Research Shows 300,000 Greeks at Risk of Strokes Related to Myocardial Infarction



Woman-having-heart-attack

Doctors believe that early prognosis and diagnosis of conditions linked to thrombosis such as atrial fibrillation and myocardial infarction could save thousands of lives each year.

The subject is of much interest to doctors as thrombosis, atrial fibrillation, myocardial infarction and the less known venous thromboembolic disease is responsible for the deaths of over 50,000 people every year in Greece.

Myocardial infarction is one of the main factors for thromboembolic strokes, says cardiologist and vice president of the Institute for the Study and Education of Thrombosis and Antithrombotic Therapy, Giorgos Andrikopoulos.

Research shows that strokes linked to myocardial infarctions can be very dangerous, mainly because it fosters the creation of large thrombus inside the heart chambers.

Patients who experience this type of stroke are twice as likely to experience permanent damage and disabilities as well as a higher possibility of death in comparison with patients that suffer from strokes unrelated to myocardial infarction,  Andrikopoulos points out.

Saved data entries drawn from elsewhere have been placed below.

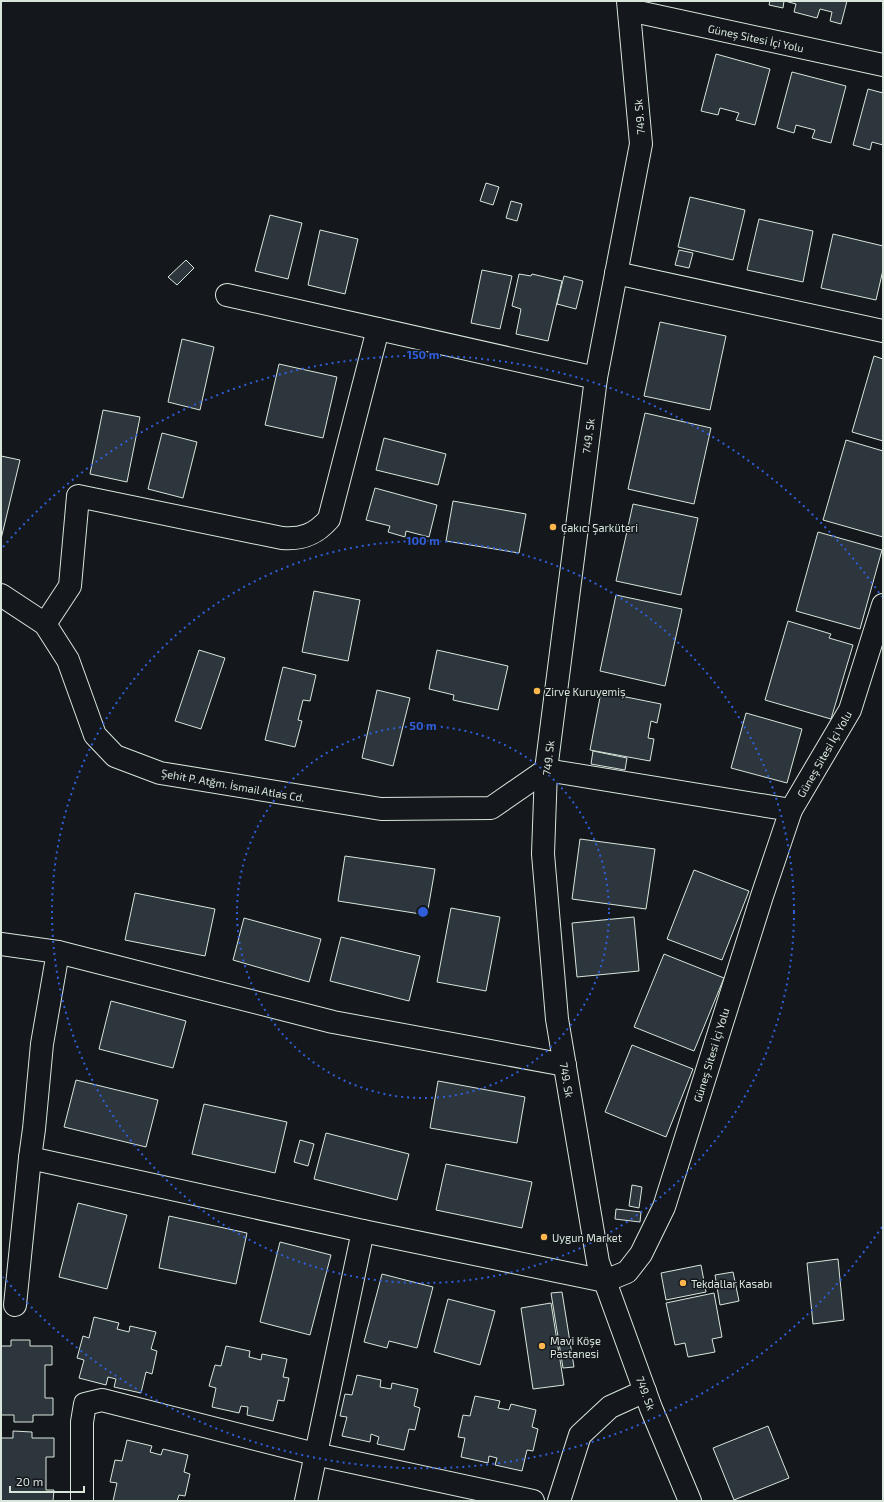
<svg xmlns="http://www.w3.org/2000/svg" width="884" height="1502" font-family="'Exo 2',sans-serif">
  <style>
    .building { fill: #2c363c; stroke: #d8e6dc }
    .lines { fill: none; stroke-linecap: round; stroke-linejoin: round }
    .minor-casing { stroke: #d8e6dc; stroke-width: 24 }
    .minor { stroke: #14181c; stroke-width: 22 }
    .ring { fill: none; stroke: #305dd8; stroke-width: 2; stroke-dasharray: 2 4 }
    .poi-dot { fill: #ffb74d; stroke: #14181c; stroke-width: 1.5 }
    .labels { text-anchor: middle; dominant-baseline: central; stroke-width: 3; stroke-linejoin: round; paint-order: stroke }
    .street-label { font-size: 11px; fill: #d8e6dc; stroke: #14181c }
    .poi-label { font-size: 11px; fill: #d8e6dc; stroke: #14181c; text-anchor: start }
    .centre { fill: #305dd8; stroke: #14181c; stroke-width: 2 }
    .ring-label { font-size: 12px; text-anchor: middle; font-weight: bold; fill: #305dd8; stroke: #14181c; stroke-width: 3; stroke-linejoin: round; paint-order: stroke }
  </style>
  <rect width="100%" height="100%" fill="#14181c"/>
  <g class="building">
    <polygon points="770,1 784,1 783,8 769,5"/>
    <polygon points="785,1 847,1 841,24 830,21 832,12 820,9 817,18 794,12 796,4"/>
    <polygon points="716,54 770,69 755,125 736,120 739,113 720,108 718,115 701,111"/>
    <polygon points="792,72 846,86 831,143 812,138 815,130 796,125 794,133 777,128"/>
    <polygon points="868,89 883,93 883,145 872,142 870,150 853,145"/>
    <polygon points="486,183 499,187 493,205 480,201"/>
    <polygon points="690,197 745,210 733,260 678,247"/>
    <polygon points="511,201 522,204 517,221 506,218"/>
    <polygon points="270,215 302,223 288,279 255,271"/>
    <polygon points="759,219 813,231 803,282 747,270"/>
    <polygon points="320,230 358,239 345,294 308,285"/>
    <polygon points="833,234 883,246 883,270 876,300 821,288"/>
    <polygon points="679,250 693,253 689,268 675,265"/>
    <polygon points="186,260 194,268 177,285 168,277"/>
    <polygon points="482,270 512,276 500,329 471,323"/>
    <polygon points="519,274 531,276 532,274 562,281 548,341 516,334 521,309 512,306"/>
    <polygon points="564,276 583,281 576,309 557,304"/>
    <polygon points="660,322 726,336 710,410 644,396"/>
    <polygon points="182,339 214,347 200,410 168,402"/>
    <polygon points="874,356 883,359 883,441 852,432"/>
    <polygon points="279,364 337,377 323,438 265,425"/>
    <polygon points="103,410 140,417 127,482 90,474"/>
    <polygon points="645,413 711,428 694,504 628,489"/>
    <polygon points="162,433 197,442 183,498 148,489"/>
    <polygon points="384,438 446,454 438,485 376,470"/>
    <polygon points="846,440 883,451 883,537 823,520"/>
    <polygon points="1,456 20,460 1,539"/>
    <polygon points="375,488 437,505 429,537 406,531 405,537 388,532 390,526 366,520"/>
    <polygon points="453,501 526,514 519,553 446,541"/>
    <polygon points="633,504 698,518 681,595 616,581"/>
    <polygon points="818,532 882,550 860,629 796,611"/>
    <polygon points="314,591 360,600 348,661 302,652"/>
    <polygon points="616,595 682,609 665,686 600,671"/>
    <polygon points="788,621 831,634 829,638 853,645 831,719 765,700"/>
    <polygon points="199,650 225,658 201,729 175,721"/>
    <polygon points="437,650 508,666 498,710 453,700 454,695 429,689"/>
    <polygon points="283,667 316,675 310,701 303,700 298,720 302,721 295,747 265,740"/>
    <polygon points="377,690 410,698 393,766 362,758"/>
    <polygon points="601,692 661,704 657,723 651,721 648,738 654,739 650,761 590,750"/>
    <polygon points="746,713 802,729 787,783 731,768"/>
    <polygon points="593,751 627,758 625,770 591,764"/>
    <polygon points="580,839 655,849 646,909 572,899"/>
    <polygon points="345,856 435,869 427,915 338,901"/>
    <polygon points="694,870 749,891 722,960 667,939"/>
    <polygon points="135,893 215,909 205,956 125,940"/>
    <polygon points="451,908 500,917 486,991 437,982"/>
    <polygon points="634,917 639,971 577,977 572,923"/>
    <polygon points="244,918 321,939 309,982 233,960"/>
    <polygon points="341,937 420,956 409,1001 330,981"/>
    <polygon points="664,954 724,978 694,1051 634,1027"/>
    <polygon points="111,1001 186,1021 173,1068 99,1049"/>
    <polygon points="632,1045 693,1069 666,1137 605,1112"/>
    <polygon points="76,1080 158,1100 146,1147 64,1127"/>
    <polygon points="438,1081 525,1097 517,1143 430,1128"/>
    <polygon points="204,1104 287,1122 275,1173 192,1154"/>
    <polygon points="326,1133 409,1154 397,1200 314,1179"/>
    <polygon points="300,1140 314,1144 308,1166 294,1162"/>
    <polygon points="446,1164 532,1182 522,1228 436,1210"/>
    <polygon points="632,1185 642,1187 639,1208 629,1206"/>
    <polygon points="78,1203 127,1215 107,1289 59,1277"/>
    <polygon points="616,1209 641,1212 640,1222 615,1219"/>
    <polygon points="169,1216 247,1233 236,1284 159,1268"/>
    <polygon points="280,1242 331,1255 310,1335 260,1322"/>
    <polygon points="838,1259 844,1320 813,1324 807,1263"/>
    <polygon points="701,1265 706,1292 666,1300 661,1273"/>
    <polygon points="733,1272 739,1301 720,1305 715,1275"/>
    <polygon points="382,1274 433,1287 417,1348 389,1341 387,1348 364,1342"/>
    <polygon points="562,1292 574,1367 563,1368 551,1293"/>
    <polygon points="714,1293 722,1337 712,1339 715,1352 688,1357 685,1343 675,1345 666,1303"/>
    <polygon points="448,1299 495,1311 480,1365 434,1352"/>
    <polygon points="551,1303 564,1385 533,1389 521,1308"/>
    <polygon points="94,1317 119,1323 117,1329 129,1332 130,1326 156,1332 151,1349 157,1351 152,1374 146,1372 141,1393 114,1387 116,1379 108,1377 106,1385 79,1378 84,1360 77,1358 83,1336 89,1338"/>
    <polygon points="11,1340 30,1340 30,1346 52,1346 52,1365 45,1365 45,1398 53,1398 53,1415 33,1415 33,1422 14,1422 14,1415 1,1415 1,1346 11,1346"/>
    <polygon points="226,1346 250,1351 249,1357 261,1360 262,1354 287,1359 283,1377 289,1378 284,1401 278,1400 273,1421 247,1415 248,1407 241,1406 239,1413 212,1407 216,1388 209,1386 215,1365 221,1366"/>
    <polygon points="357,1375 381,1380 380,1387 391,1389 392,1383 418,1389 414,1406 420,1408 415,1430 409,1429 404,1450 377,1444 379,1437 371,1434 370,1442 342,1436 347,1417 340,1416 345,1394 352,1395"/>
    <polygon points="475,1396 500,1401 498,1408 509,1410 511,1404 536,1410 532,1427 538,1429 533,1451 527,1450 522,1471 495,1465 497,1458 489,1456 488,1463 461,1457 465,1438 458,1437 463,1415 470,1416"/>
    <polygon points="768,1426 789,1478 734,1500 713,1448"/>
    <polygon points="13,1431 32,1432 32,1438 54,1438 54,1457 46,1457 46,1490 54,1490 53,1501 1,1501 1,1438 13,1438"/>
    <polygon points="127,1440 152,1446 150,1452 161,1455 163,1449 188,1455 184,1472 190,1474 185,1496 179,1495 177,1501 113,1501 117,1483 110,1482 115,1460 122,1461"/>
  </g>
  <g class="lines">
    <g class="minor-casing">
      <g id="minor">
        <polyline points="628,1 641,144 596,378 546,770 543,854 557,1019 598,1262 651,1408 690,1501"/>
        <polyline points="629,10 883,65"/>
        <polyline points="616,273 883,331"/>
        <polyline points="227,295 596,378"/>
        <polyline points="1,595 45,624 68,660 95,735 115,756 160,773 381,809 491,808 546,770 791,810"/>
        <path d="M45,624L70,586L78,496L282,538C302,540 316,534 329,519L378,329"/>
        <polyline points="1,944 58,952 333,1022 565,1065"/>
        <polyline points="58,952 42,1044 34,1129 30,1158 363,1231 605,1281 627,1272 641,1254 664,1207 762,896 791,810 850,710 883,605"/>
        <polyline points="15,1305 30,1158"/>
        <polyline points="82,1501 82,1422 85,1404 102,1400 315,1454 533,1501"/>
        <polyline points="306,1501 363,1231"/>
        <polyline points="559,1501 580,1435 610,1407 645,1391"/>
      </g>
    </g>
    <use href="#minor" class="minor"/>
  </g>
  <g class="ring">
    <circle cx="423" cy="912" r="186"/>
    <circle cx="423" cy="912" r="371"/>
    <path d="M882 1227A557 557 0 0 1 3 1277M3 547A557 557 0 0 1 882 597"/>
  </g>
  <g class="poi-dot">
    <circle cx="553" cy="527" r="4"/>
    <circle cx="537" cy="691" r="4"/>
    <circle cx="544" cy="1237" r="4"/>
    <circle cx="683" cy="1283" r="4"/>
    <circle cx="542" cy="1346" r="4"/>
  </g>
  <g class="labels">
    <g class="street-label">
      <text transform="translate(756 38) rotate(12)">Güneş Sitesi İçi Yolu</text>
      <text transform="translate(639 117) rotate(-95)">749. Sk</text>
      <text transform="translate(588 436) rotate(-83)">749. Sk</text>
      <text transform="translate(824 754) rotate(-60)">Güneş Sitesi İçi Yolu</text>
      <text transform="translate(548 758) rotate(-84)">749. Sk</text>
      <text transform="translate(233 785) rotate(10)">Şehit P. Atğm. İsmail Atlas Cd.</text>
      <text transform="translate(711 1055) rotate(-73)">Güneş Sitesi İçi Yolu</text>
      <text transform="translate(567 1080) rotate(80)">749. Sk</text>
      <text transform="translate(646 1393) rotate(70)">749. Sk</text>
    </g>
    <g class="poi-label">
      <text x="561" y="527">Çakıcı Şarküteri</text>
      <text x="545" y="691">Zirve Kuruyemiş</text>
      <text x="552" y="1237">Uygun Market</text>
      <text x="691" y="1283">Tekdallar Kasabı</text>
      <text x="550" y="1340">Mavi Köşe<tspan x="550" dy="13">Pastanesi</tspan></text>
    </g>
  </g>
  <circle cx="423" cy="912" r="6" class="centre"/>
  <g class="ring-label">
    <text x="423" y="359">150 m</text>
    <text x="423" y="545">100 m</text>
    <text x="423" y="730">50 m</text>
  </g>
  <rect width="884" height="1502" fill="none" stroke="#d8e6dc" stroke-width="4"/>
  <path d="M10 1486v6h74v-6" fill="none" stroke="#d8e6dc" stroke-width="2"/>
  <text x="16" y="1486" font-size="12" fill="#d8e6dc" stroke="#14181c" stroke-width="3" paint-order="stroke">20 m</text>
</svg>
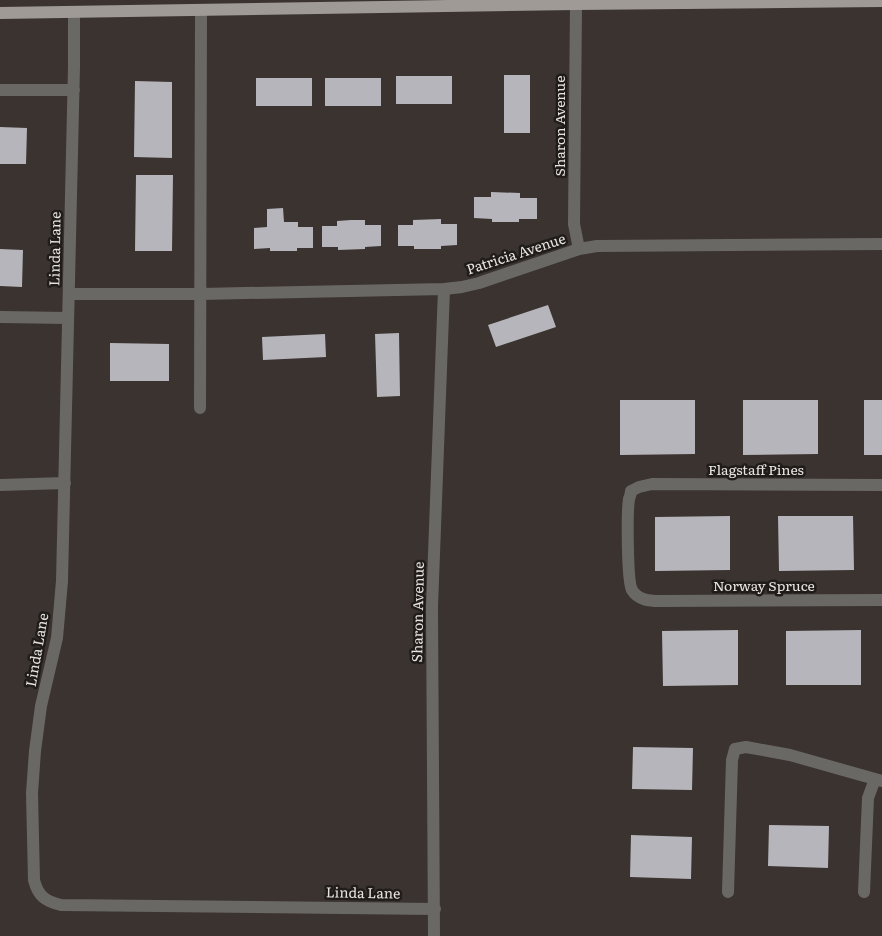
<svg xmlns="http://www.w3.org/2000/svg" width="882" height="936" font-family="Literata,serif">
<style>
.building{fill:#b7b5bc}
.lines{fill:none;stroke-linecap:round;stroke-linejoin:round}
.minor{stroke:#6a6865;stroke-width:12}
.major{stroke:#9f9a95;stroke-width:12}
.labels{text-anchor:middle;stroke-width:5;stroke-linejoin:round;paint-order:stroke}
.street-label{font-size:14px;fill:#e8e4e1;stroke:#1f1c1a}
</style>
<rect width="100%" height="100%" fill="#3a332f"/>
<!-- building -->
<path class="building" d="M504,75h26v58h-26z
M396,76h56v28h-56z
M256,78h56v28h-56z
M325,78h56v28h-56z
M135,81l37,1v76l-38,-1z
M0,127l27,1 -1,36h-26z
M136,175h37l-1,76h-37z
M491,192l29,1v5h17v21h-18v3h-27v-3l-18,-1v-21h17z
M283,208l1,14h14v5h15v21h-16v3h-27v-3l-16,1v-21l13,-1v-18z
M441,219v5h16v21l-16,1v3h-27v-3h-16v-21h15v-5z
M351,220h14v5h16v21l-16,1v2l-27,1v-3h-16v-21h15v-5z
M0,249l23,1 -1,37 -22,-1z
M548,305l8,22 -60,20 -8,-22z
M399,333l1,63 -23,1 -2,-63z
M325,334l1,23 -63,3 -1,-23z
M110,343l59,1v37h-59z
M620,400h75v54l-75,1z
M743,400h75v54l-75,1z
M864,400h18v55h-18z
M730,516v54l-75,1v-54z
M778,516h75l1,54 -75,1z
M738,630v55l-75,1 -1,-55z
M861,630v55h-75v-54z
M633,747l60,1 -1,42 -60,-1z
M769,825l60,1 -1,42 -60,-2z
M631,835l61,2 -1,42 -61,-2z"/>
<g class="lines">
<!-- minor -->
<path class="minor" d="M576,4l-2,220 5,25
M74,12v55l-12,514 -5,57 -16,68 -6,45 -3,42 2,87c4,16 11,21 27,25l374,4
M0,90h74
M69,294h132l243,-5 18,-2 17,-4 100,-34 18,-3 285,-2
M0,317l68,1
M200,408l1,-398
M0,485l65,-2
M882,485l-230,-1 -13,3 -8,4c0,3 -1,5 -2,8 -2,12 -2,82 3,91 6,10 17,11 28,11l222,-1
M728,892l4,-132 3,-11 11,-2 44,8 92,26
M864,892l4,-94 7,-19
M434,936l-2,-329 12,-318"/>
<!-- major -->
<path class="major" d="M0,13l576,-9 306,-3"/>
</g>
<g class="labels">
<!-- street labels -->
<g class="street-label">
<text transform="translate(560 126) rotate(-90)" y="5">Sharon Avenue</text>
<text transform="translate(55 249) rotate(-89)" y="5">Linda Lane</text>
<text transform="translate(516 254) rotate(-18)" y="5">Patricia Avenue</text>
<text x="756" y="475">Flagstaff Pines</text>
<text x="764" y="591">Norway Spruce</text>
<text transform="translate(418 612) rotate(-89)" y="5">Sharon Avenue</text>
<text transform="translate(37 650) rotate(-80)" y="5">Linda Lane</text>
<text transform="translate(363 893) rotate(1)" y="5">Linda Lane</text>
</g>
</g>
</svg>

Research by the Greek Cardio Institute showed that 3 percent of the population over 14-years-old in Greece suffer from myocardial infarction; in other words some 300,000 people are at risk.

Myocardial infarction is responsible for 15 percent of the 15 million stroke incidents recorded every year worldwide and research shows that from the age of 75 the frequency of myocardial infarction episodes exceeds 10 percent.

Scientists say that in Greece the problem is expected to increase in the following years as the population ages throughout the country.